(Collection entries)

--------------------------------

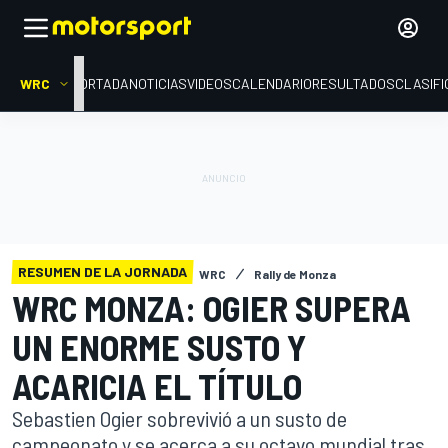
WRC
PORTADA
NOTICIAS
VIDEOS
CALENDARIO
RESULTADOS
CLASIFI
RESUMEN DE LA JORNADA
WRC
Rally de Monza
WRC MONZA: OGIER SUPERA
UN ENORME SUSTO Y
ACARICIA EL TÍTULO
Sebastien Ogier sobrevivió a un susto de
campeonato y se acerca a su octavo mundial tras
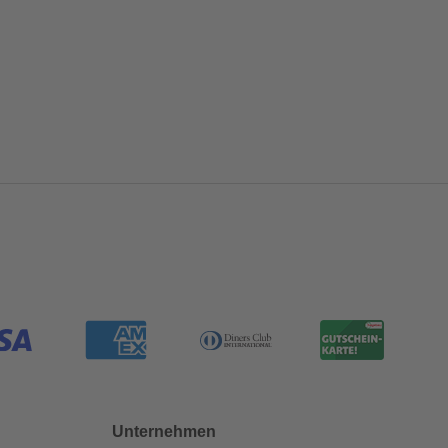
Unternehmen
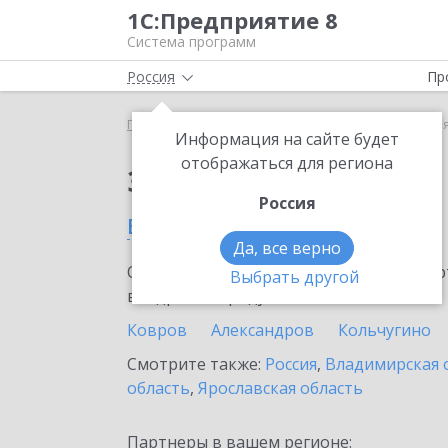
1С:Предприятие 8
Система программ
Россия
Пр
Главная
Сервисы ИТС
1С:МДЛП
1С:МДЛП в В
Информация на сайте будет
отображаться для региона
Заказать 1С:МДЛП
Россия
в Вязниках
Да, все верно
Ознакомьтесь с информационными карт
Выбрать другой
внедрение продукта.
Ковров
Александров
Кольчугино
Смотрите также:
Россия
,
Владимирская 
область
,
Ярославская область
Партнеры в вашем регионе:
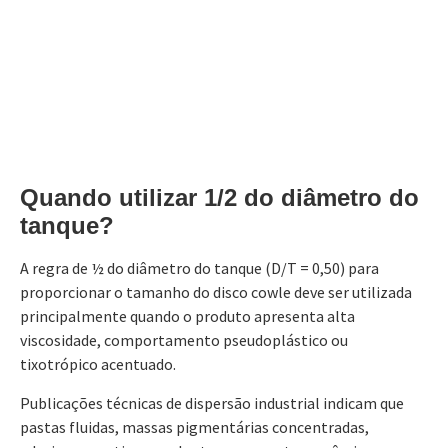
Quando utilizar 1/2 do diâmetro do
tanque?
A regra de ½ do diâmetro do tanque (D/T = 0,50) para
proporcionar o tamanho do disco cowle deve ser utilizada
principalmente quando o produto apresenta alta
viscosidade, comportamento pseudoplástico ou
tixotrópico acentuado.
Publicações técnicas de dispersão industrial indicam que
pastas fluidas, massas pigmentárias concentradas,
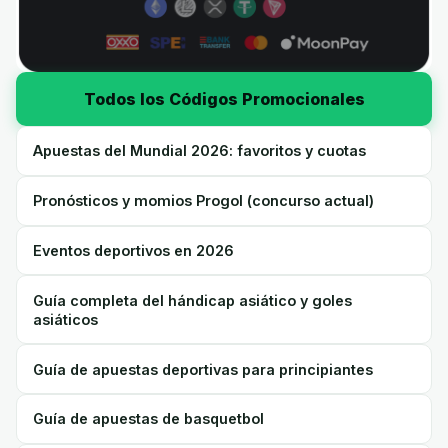
Todos los Códigos Promocionales
Apuestas del Mundial 2026: favoritos y cuotas
Pronósticos y momios Progol (concurso actual)
Eventos deportivos en 2026
Guía completa del hándicap asiático y goles
asiáticos
Guía de apuestas deportivas para principiantes
Guía de apuestas de basquetbol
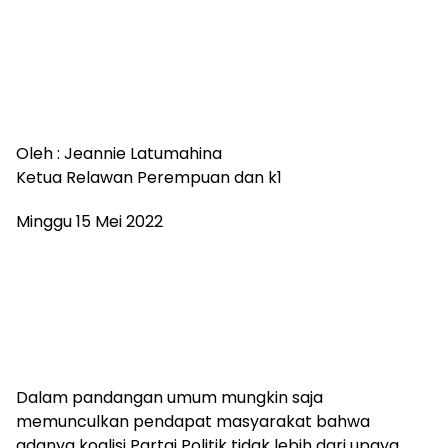
Oleh : Jeannie Latumahina
Ketua Relawan Perempuan dan k1
Minggu 15 Mei 2022
Dalam pandangan umum mungkin saja
memunculkan pendapat masyarakat bahwa
adanya koalisi Partai Politik tidak lebih dari upaya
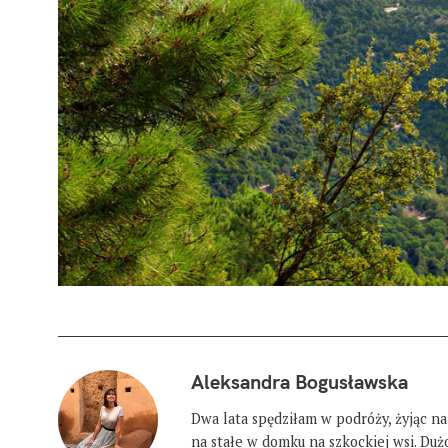
Aleksandra Bogusławska
Dwa lata spędziłam w podróży, żyjąc na
na stałe w domku na szkockiej wsi. Du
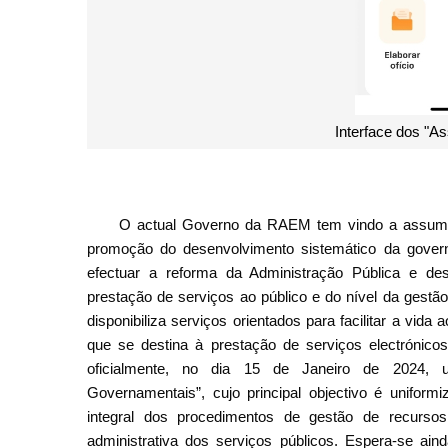
Interface dos "A
O actual Governo da RAEM tem vindo a assumir
promoção do desenvolvimento sistemático da governa
efectuar a reforma da Administração Pública e de
prestação de serviços ao público e do nível da gestã
disponibiliza serviços orientados para facilitar a vi
que se destina à prestação de serviços electróni
oficialmente, no dia 15 de Janeiro de 2024, u
Governamentais”, cujo principal objectivo é uniformi
integral dos procedimentos de gestão de recurso
administrativa dos serviços públicos. Espera-se ai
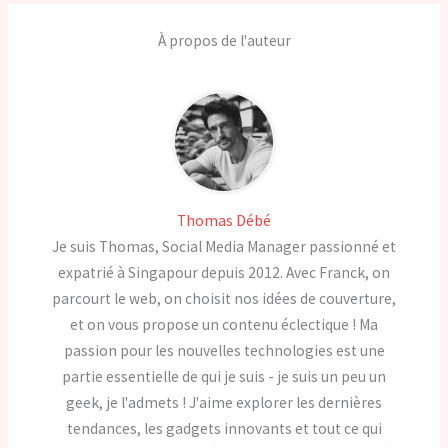
À propos de l'auteur
Thomas Débé
Je suis Thomas, Social Media Manager passionné et
expatrié à Singapour depuis 2012. Avec Franck, on
parcourt le web, on choisit nos idées de couverture,
et on vous propose un contenu éclectique ! Ma
passion pour les nouvelles technologies est une
partie essentielle de qui je suis - je suis un peu un
geek, je l'admets ! J'aime explorer les dernières
tendances, les gadgets innovants et tout ce qui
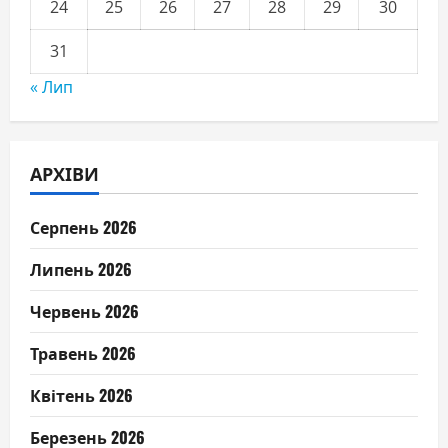
24
25
26
27
28
29
30
31
« Лип
АРХІВИ
Серпень 2026
Липень 2026
Червень 2026
Травень 2026
Квітень 2026
Березень 2026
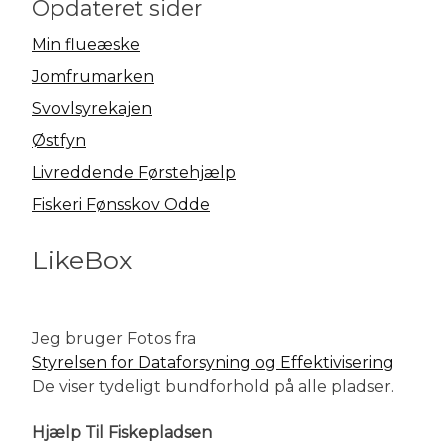
Opdateret sider
Min flueæske
Jomfrumarken
Svovlsyrekajen
Østfyn
Livreddende Førstehjælp
Fiskeri Fønsskov Odde
LikeBox
Jeg bruger Fotos fra
Styrelsen for Dataforsyning og Effektivisering
De viser tydeligt bundforhold på alle pladser.
Hjælp Til Fiskepladsen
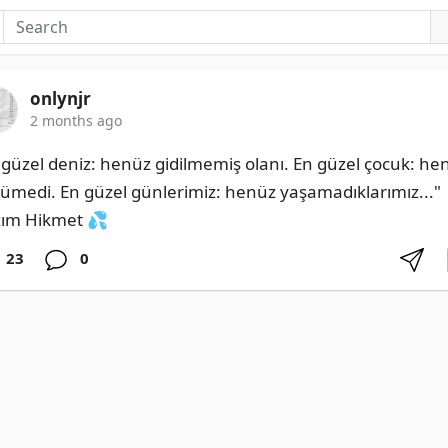
onlynjr
2 months ago
 güzel deniz: henüz gidilmemiş olanı. En güzel çocuk: hen
ümedi. En güzel günlerimiz: henüz yaşamadıklarımız..." 
ım Hikmet 💦
23
0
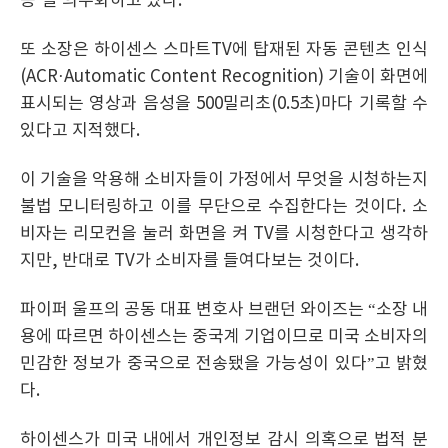
공’을 의무화하고 있다.
또 소장은 하이센스 스마트TV에 탑재된 자동 콘텐츠 인식
(ACR·Automatic Content Recognition) 기술이 화면에
표시되는 영상과 음성을 500밀리초(0.5초)마다 기록할 수
있다고 지적했다.
이 기술을 악용해 소비자들이 가정에서 무엇을 시청하는지
불법 모니터링하고 이를 무단으로 수집한다는 것이다. 소
비자는 리모컨을 눌러 화면을 켜 TV를 시청한다고 생각하
지만, 반대로 TV가 소비자를 들여다보는 것이다.
파이퍼 울프의 공동 대표 변호사 브랜던 와이즈는 “소장 내
용에 따르면 하이센스는 중국계 기업이므로 미국 소비자의
민감한 정보가 중국으로 전송됐을 가능성이 있다”고 밝혔
다.
하이센스가 미국 내에서 개인정보 감시 의혹으로 법적 분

--------------------------------

Task =>
Recast all of the lines above as a Markdown table with the columns Row and Text, numbering each row and skipping blank lines. Leave the pictures out of the answer.

Result of this task =>
| Row | Text |
|---|---|
| 1 | WRC |
| 2 | PORTADA |
| 3 | NOTICIAS |
| 4 | VIDEOS |
| 5 | CALENDARIO |
| 6 | RESULTADOS |
| 7 | CLASIFI |
| 8 | RESUMEN DE LA JORNADA |
| 9 | WRC |
| 10 | Rally de Monza |
| 11 | WRC MONZA: OGIER SUPERA |
| 12 | UN ENORME SUSTO Y |
| 13 | ACARICIA EL TÍTULO |
| 14 | Sebastien Ogier sobrevivió a un susto de |
| 15 | campeonato y se acerca a su octavo mundial tras |
| 16 | Unternehmen |
| 17 | 1С:Предприятие 8 |
| 18 | Система программ |
| 19 | Россия |
| 20 | Пр |
| 21 | Главная |
| 22 | Сервисы ИТС |
| 23 | 1С:МДЛП |
| 24 | 1С:МДЛП в В |
| 25 | Информация на сайте будет |
| 26 | отображаться для региона |
| 27 | Заказать 1С:МДЛП |
| 28 | Россия |
| 29 | в Вязниках |
| 30 | Да, все верно |
| 31 | Ознакомьтесь с информационными карт |
| 32 | Выбрать другой |
| 33 | внедрение продукта. |
| 34 | Ковров |
| 35 | Александров |
| 36 | Кольчугино |
| 37 | Смотрите также: |
| 38 | Россия |
| 39 | , |
| 40 | Владимирская  |
| 41 | область |
| 42 | , |
| 43 | Ярославская область |
| 44 | Партнеры в вашем регионе: |
| 45 | Quando utilizar 1/2 do diâmetro do |
| 46 | tanque? |
| 47 | A regra de ½ do diâmetro do tanque (D/T = 0,50) para |
| 48 | proporcionar o tamanho do disco cowle deve ser utilizada |
| 49 | principalmente quando o produto apresenta alta |
| 50 | viscosidade, comportamento pseudoplástico ou |
| 51 | tixotrópico acentuado. |
| 52 | Publicações técnicas de dispersão industrial indicam que |
| 53 | pastas fluidas, massas pigmentárias concentradas, |
| 54 | Todos los Códigos Promocionales |
| 55 | Apuestas del Mundial 2026: favoritos y cuotas |
| 56 | Pronósticos y momios Progol (concurso actual) |
| 57 | Eventos deportivos en 2026 |
| 58 | Guía completa del hándicap asiático y goles |
| 59 | asiáticos |
| 60 | Guía de apuestas deportivas para principiantes |
| 61 | Guía de apuestas de basquetbol |
| 62 | Oleh : Jeannie Latumahina |
| 63 | Ketua Relawan Perempuan dan k1 |
| 64 | Minggu 15 Mei 2022 |
| 65 | Dalam pandangan umum mungkin saja |
| 66 | memunculkan pendapat masyarakat bahwa |
| 67 | adanya koalisi Partai Politik tidak lebih dari upaya |
| 68 | Aleksandra Bogusławska |
| 69 | Dwa lata spędziłam w podróży, żyjąc na |
| 70 | na stałe w domku na szkockiej wsi. Du |
| 71 | Interface dos "A |
| 72 | O actual Governo da RAEM tem vindo a assumir |
| 73 | promoção do desenvolvimento sistemático da governa |
| 74 | efectuar a reforma da Administração Pública e de |
| 75 | prestação de serviços ao público e do nível da gestã |
| 76 | disponibiliza serviços orientados para facilitar a vi |
| 77 | que se destina à prestação de serviços electróni |
| 78 | oficialmente, no dia 15 de Janeiro de 2024, u |
| 79 | Governamentais”, cujo principal objectivo é uniformi |
| 80 | integral dos procedimentos de gestão de recurso |
| 81 | administrativa dos serviços públicos. Espera-se ai |
| 82 | À propos de l'auteur |
| 83 | Thomas Débé |
| 84 | Je suis Thomas, Social Media Manager passionné et |
| 85 | expatrié à Singapour depuis 2012. Avec Franck, on |
| 86 | parcourt le web, on choisit nos idées de couverture, |
| 87 | et on vous propose un contenu éclectique ! Ma |
| 88 | passion pour les nouvelles technologies est une |
| 89 | partie essentielle de qui je suis - je suis un peu un |
| 90 | geek, je l'admets ! J'aime explorer les dernières |
| 91 | tendances, les gadgets innovants et tout ce qui |
| 92 | 24 |
| 93 | 25 |
| 94 | 26 |
| 95 | 27 |
| 96 | 28 |
| 97 | 29 |
| 98 | 30 |
| 99 | 31 |
| 100 | « Лип |
| 101 | АРХІВИ |
| 102 | Серпень 2026 |
| 103 | Липень 2026 |
| 104 | Червень 2026 |
| 105 | Травень 2026 |
| 106 | Квітень 2026 |
| 107 | Березень 2026 |
| 108 | Opdateret sider |
| 109 | Min flueæske |
| 110 | Jomfrumarken |
| 111 | Svovlsyrekajen |
| 112 | Østfyn |
| 113 | Livreddende Førstehjælp |
| 114 | Fiskeri Fønsskov Odde |
| 115 | LikeBox |
| 116 | Jeg bruger Fotos fra |
| 117 | Styrelsen for Dataforsyning og Effektivisering |
| 118 | De viser tydeligt bundforhold på alle pladser. |
| 119 | Hjælp Til Fiskepladsen |
| 120 | onlynjr |
| 121 | 2 months ago |
| 122 |  güzel deniz: henüz gidilmemiş olanı. En güzel çocuk: hen |
| 123 | ümedi. En güzel günlerimiz: henüz yaşamadıklarımız..."  |
| 124 | ım Hikmet 💦 |
| 125 | 23 |
| 126 | 0 |
| 127 | 공’을 의무화하고 있다. |
| 128 | 또 소장은 하이센스 스마트TV에 탑재된 자동 콘텐츠 인식 |
| 129 | (ACR·Automatic Content Recognition) 기술이 화면에 |
| 130 | 표시되는 영상과 음성을 500밀리초(0.5초)마다 기록할 수 |
| 131 | 있다고 지적했다. |
| 132 | 이 기술을 악용해 소비자들이 가정에서 무엇을 시청하는지 |
| 133 | 불법 모니터링하고 이를 무단으로 수집한다는 것이다. 소 |
| 134 | 비자는 리모컨을 눌러 화면을 켜 TV를 시청한다고 생각하 |
| 135 | 지만, 반대로 TV가 소비자를 들여다보는 것이다. |
| 136 | 파이퍼 울프의 공동 대표 변호사 브랜던 와이즈는 “소장 내 |
| 137 | 용에 따르면 하이센스는 중국계 기업이므로 미국 소비자의 |
| 138 | 민감한 정보가 중국으로 전송됐을 가능성이 있다”고 밝혔 |
| 139 | 다. |
| 140 | 하이센스가 미국 내에서 개인정보 감시 의혹으로 법적 분 |